Deux jeunes les ont rejoints grâce à ces visites. Au total, ils seront 17 au Portugal. La préparation des JMJ a aussi requis la création de structures dédiées à l’évangélisation des jeunes dans les diocèses qui en étaient jusque-là privés, à Gdansk, Poznan, Bielsko-Biala… Elle a aussi entraîné la formation d’une nouvelle génération de prêtres, qui participaient à Cracovie comme séminaristes ou jeunes vicaires, souligne Mgr Grzegorz Suchodolski, secrétaire général du comité d’organisation des JMJ de Cracovie, à présent responsable de la pastorale des jeunes au sein de l’épiscopat.

Dans le même temps, de jeunes laïcs ont été poussés à devenir, ne serait-ce que ponctuellement, protagonistes au sein de l’Église, s’accordent à dire plusieurs interlocuteurs de La Croix. Pour Mgr Suchodolski, cela a été « une formidable leçon de synodalité ». Il regrette cependant que cet élan n’ait pas perduré. « Quand tout est ”rentré dans l’ordre” après les JMJ, il s’est souvent avéré que les paroisses ont manqué d’idées sur ce que l’on pourrait faire de ces jeunes… Certainement leur potentiel aurait pu être mieux employé à l’époque. » Sur un autre plan, le fait d’avoir côtoyé de jeunes croyants du monde entier, accueillis dans des familles pendant les journées diocésaines, a aussi contribué à la formation spirituelle des catholiques polonais.
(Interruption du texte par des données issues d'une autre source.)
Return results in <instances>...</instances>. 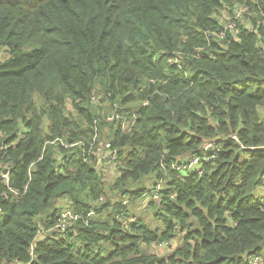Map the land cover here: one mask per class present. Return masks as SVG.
Masks as SVG:
<instances>
[{
    "label": "trees",
    "instance_id": "1",
    "mask_svg": "<svg viewBox=\"0 0 264 264\" xmlns=\"http://www.w3.org/2000/svg\"><path fill=\"white\" fill-rule=\"evenodd\" d=\"M0 137L2 264H264V0H0Z\"/></svg>",
    "mask_w": 264,
    "mask_h": 264
},
{
    "label": "built area",
    "instance_id": "2",
    "mask_svg": "<svg viewBox=\"0 0 264 264\" xmlns=\"http://www.w3.org/2000/svg\"><path fill=\"white\" fill-rule=\"evenodd\" d=\"M248 11H249V7H247V6H243L240 9H238L237 12H235L233 18L230 19V21H228L226 23L225 29L226 30L236 29L239 24H245L246 23V20H245L246 16L245 15ZM224 32L225 31H221L220 35H218V36L224 37ZM109 119H116V118L111 117ZM122 125H123L124 129H128L134 125V122L123 123ZM13 143H14V141L9 143L7 140H2V138L0 137V159L5 158L7 151H9L11 146H13ZM49 144L52 146L59 145V146L63 147L64 149H70L73 147H82V149H83L82 156H84V160L90 161V159H91L90 156H93L94 159H97V161H98V162H96L97 168L100 167V163L103 162V166L105 168L104 174L107 177L114 176L117 173H119L117 163H115V160H117L116 151L114 149H112V146L109 142H104L101 140L98 141L97 136H95L93 138V141L90 144L89 148H85V146L82 142L81 143H75V144H69V143H67L61 139H55L53 141H50ZM208 147H211V146L208 145ZM196 162H197L196 158H193L192 163L189 166L192 167V165ZM107 165H109V169L106 168ZM182 168L185 170L188 169V167L186 165L182 166ZM11 173H12V169L10 166H7L3 163H0V183L4 184L5 187H7L9 191H12L15 193V191L12 190L10 187ZM16 194L19 195L17 192H16ZM100 200H102V198ZM4 206L5 205L0 202V215L4 214V210H5ZM76 219H77L76 215L72 214L69 211H66V212L61 214L60 221L56 227H58L59 230L61 229V231H65L67 229V226H68V220H76ZM169 246H170L169 243L161 242L158 245V248L164 249V248H168ZM30 252H31V255L34 257L33 245L31 246ZM251 260L253 261L252 262L253 264H261V262L263 261V258L261 256V257L255 258V259L252 258ZM0 264H2V263H0Z\"/></svg>",
    "mask_w": 264,
    "mask_h": 264
},
{
    "label": "rangeland",
    "instance_id": "3",
    "mask_svg": "<svg viewBox=\"0 0 264 264\" xmlns=\"http://www.w3.org/2000/svg\"><path fill=\"white\" fill-rule=\"evenodd\" d=\"M106 168L109 169V165H107ZM63 204H64V206H67L66 201H63ZM147 206H148V204H147L146 200L140 199V203H137L136 207L134 206V210H135V208L137 209V211L139 212L138 215L143 217L144 221L147 222V224H150L153 227L160 226V223L156 222L155 218L153 217L152 210L150 208H148ZM131 208H132V206L130 205V209ZM57 230H59V229H57Z\"/></svg>",
    "mask_w": 264,
    "mask_h": 264
}]
</instances>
« Pendant plusieurs décennies, nous avons cru au mythe d’une Église polonaise ayant atteint sa plénitude, se suffisant à elle-même et par conséquent renfermée, reconnaît Mgr Suchodolski. Les JMJ nous ont permis de voir l’Église universelle, une Église non seulement de langues diverses mais aussi de différentes cultures et approches des défis contemporains. » Selon les estimations du bureau d’organisation, près de 25 000 jeunes Polonais s’apprêtent à rejoindre Lisbonne. « Nous n’avons été aussi nombreux qu’à deux reprises par le passé, à Paris en 1997 (25 000) et à Rome en 2000 (50 000) », relève Mgr Suchodolski qui y voit « un signe incontestable de redynamisation ».